*Exercise brief*
In the entries below, find each line where the word "down" appears and give only the total count of such lines.

*Source data*

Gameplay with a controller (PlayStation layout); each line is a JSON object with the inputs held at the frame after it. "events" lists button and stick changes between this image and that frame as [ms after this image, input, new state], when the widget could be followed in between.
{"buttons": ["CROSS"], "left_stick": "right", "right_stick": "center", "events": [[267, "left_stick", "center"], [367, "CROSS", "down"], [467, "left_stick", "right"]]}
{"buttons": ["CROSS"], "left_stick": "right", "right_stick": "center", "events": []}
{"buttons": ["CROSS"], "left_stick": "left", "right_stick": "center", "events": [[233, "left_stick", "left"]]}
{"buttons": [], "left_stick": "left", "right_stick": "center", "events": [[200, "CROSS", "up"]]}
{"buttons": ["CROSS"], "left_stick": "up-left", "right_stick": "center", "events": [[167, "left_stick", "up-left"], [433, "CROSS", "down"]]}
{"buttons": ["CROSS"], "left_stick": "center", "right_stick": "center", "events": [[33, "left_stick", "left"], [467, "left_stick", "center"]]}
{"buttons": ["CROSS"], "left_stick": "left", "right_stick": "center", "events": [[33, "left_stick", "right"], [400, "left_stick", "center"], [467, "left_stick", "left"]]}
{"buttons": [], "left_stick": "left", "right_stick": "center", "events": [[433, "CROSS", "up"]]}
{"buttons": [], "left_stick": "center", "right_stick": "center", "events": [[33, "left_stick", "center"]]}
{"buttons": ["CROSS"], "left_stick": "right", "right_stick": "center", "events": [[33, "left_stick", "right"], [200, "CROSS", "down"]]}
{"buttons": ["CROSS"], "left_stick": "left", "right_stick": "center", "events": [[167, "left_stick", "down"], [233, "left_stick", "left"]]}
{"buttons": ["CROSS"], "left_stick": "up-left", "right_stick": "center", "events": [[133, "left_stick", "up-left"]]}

*Answer to this problem*
4